*** Opening of Data ***
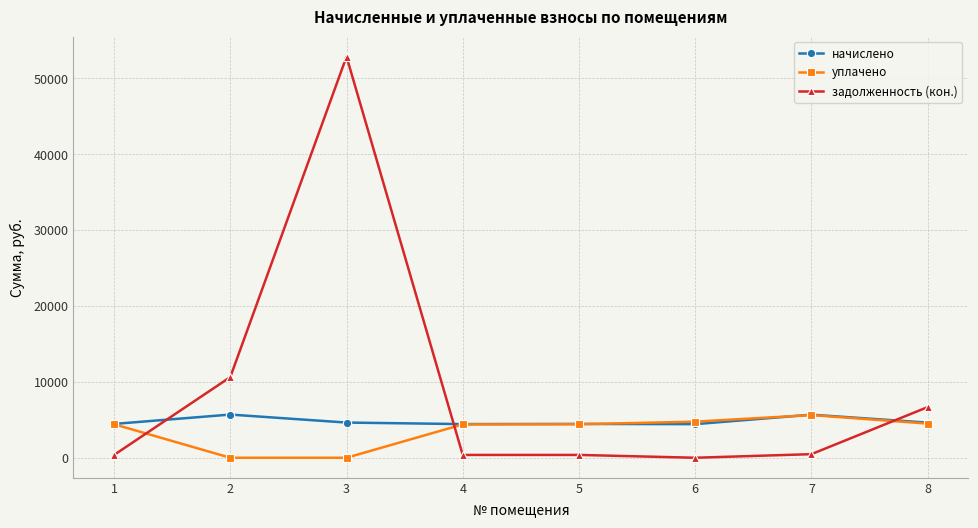

What value does the уплачено series have at 5?

4414.1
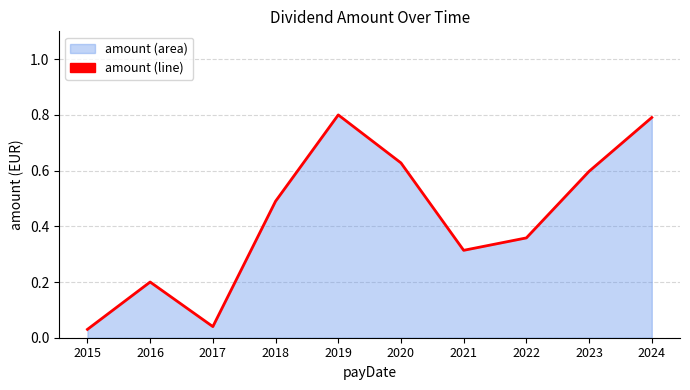

The chart shows a value of 0.1 at 2017. True or false?

False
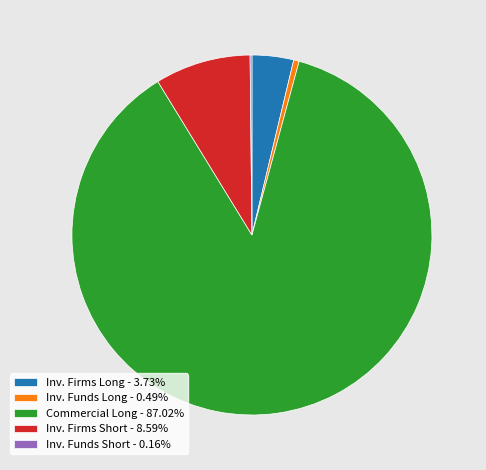

Is there any slice that represents more than half of the pie?

Yes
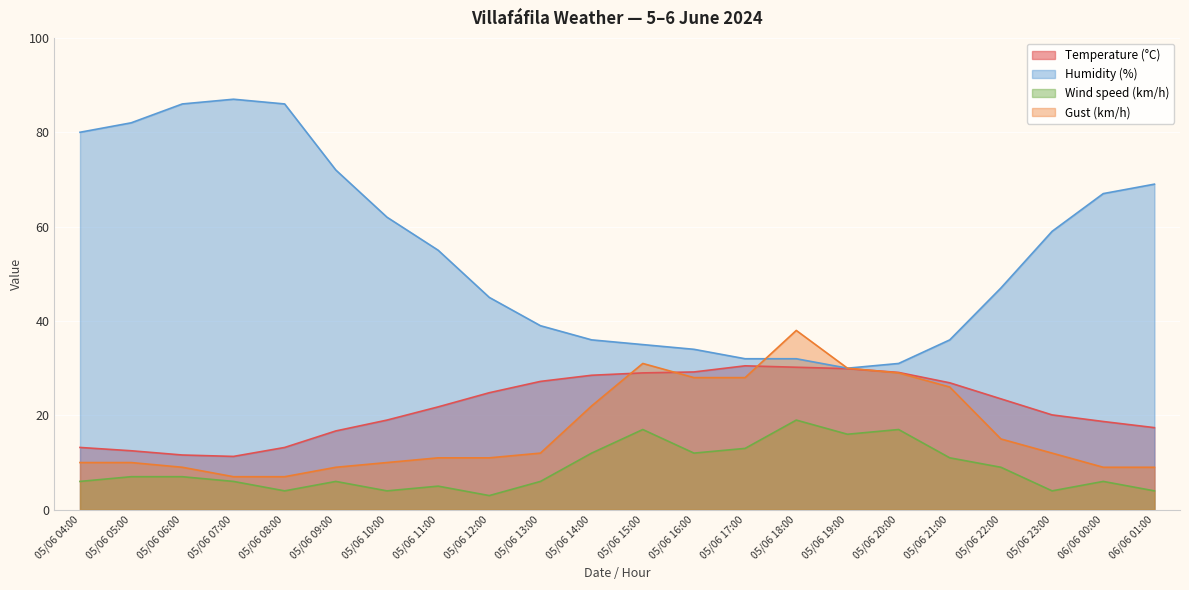

What is the difference between the Humidity (%) values at 05/06 07:00 and 05/06 20:00?

56.0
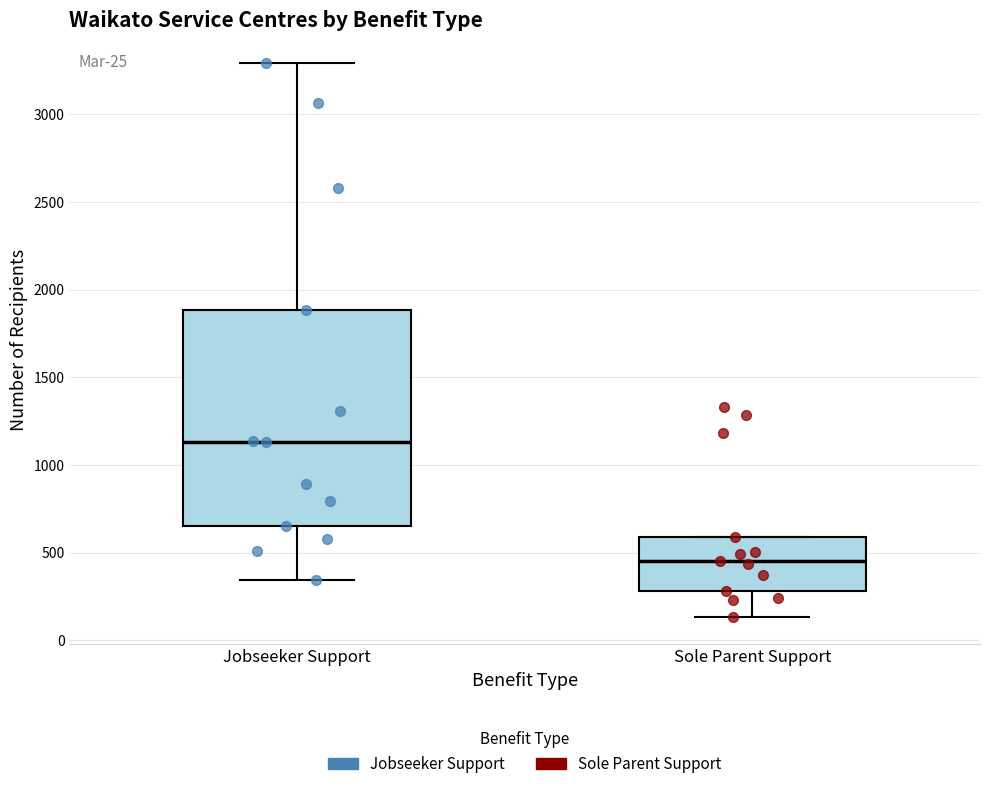

Which box's median line is the highest?

Jobseeker Support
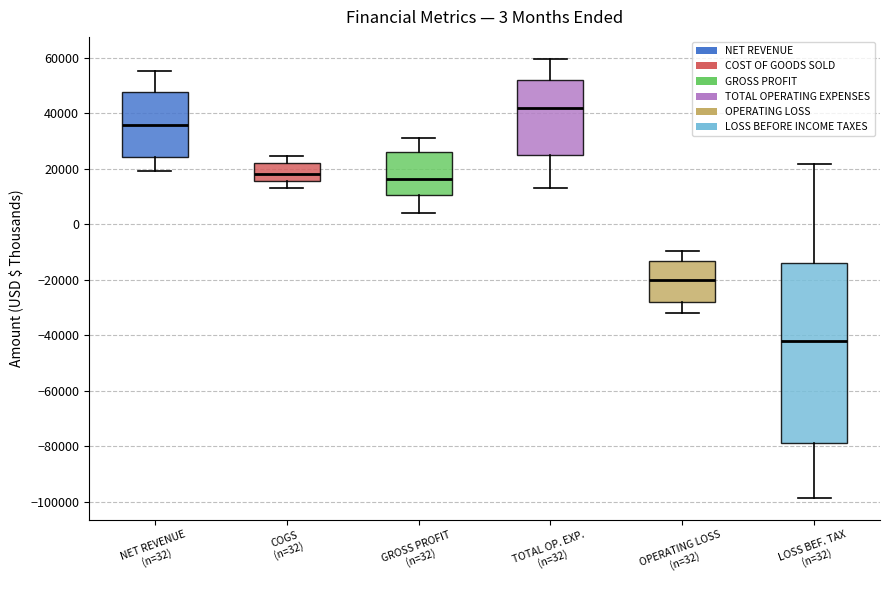

Reading left to right, read every box against the y-axis: the position of its median line, the range the box covers, and the ends of its whiskers. The values are not printed on the chart, so give them approximately, as read against the axis.

NET REVENUE (n=32): median 36000, box 24000 to 48000, whiskers 20000 to 56000
COGS (n=32): median 18000, box 16000 to 22000, whiskers 12000 to 24000
GROSS PROFIT (n=32): median 16000, box 10000 to 26000, whiskers 4000 to 30000
TOTAL OP. EXP. (n=32): median 42000, box 26000 to 52000, whiskers 12000 to 60000
OPERATING LOSS (n=32): median -20000, box -28000 to -14000, whiskers -32000 to -10000
LOSS BEF. TAX (n=32): median -42000, box -78000 to -14000, whiskers -98000 to 22000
*** Close of Data ***
→ **Written task**
Please copy every one of the entries above word for word, leaving out the pictures.

→ **Answer section**
What value does the уплачено series have at 5?

4414.1

The chart shows a value of 0.1 at 2017. True or false?

False

Is there any slice that represents more than half of the pie?

Yes

What is the difference between the Humidity (%) values at 05/06 07:00 and 05/06 20:00?

56.0

Which box's median line is the highest?

Jobseeker Support

Reading left to right, read every box against the y-axis: the position of its median line, the range the box covers, and the ends of its whiskers. The values are not printed on the chart, so give them approximately, as read against the axis.

NET REVENUE (n=32): median 36000, box 24000 to 48000, whiskers 20000 to 56000
COGS (n=32): median 18000, box 16000 to 22000, whiskers 12000 to 24000
GROSS PROFIT (n=32): median 16000, box 10000 to 26000, whiskers 4000 to 30000
TOTAL OP. EXP. (n=32): median 42000, box 26000 to 52000, whiskers 12000 to 60000
OPERATING LOSS (n=32): median -20000, box -28000 to -14000, whiskers -32000 to -10000
LOSS BEF. TAX (n=32): median -42000, box -78000 to -14000, whiskers -98000 to 22000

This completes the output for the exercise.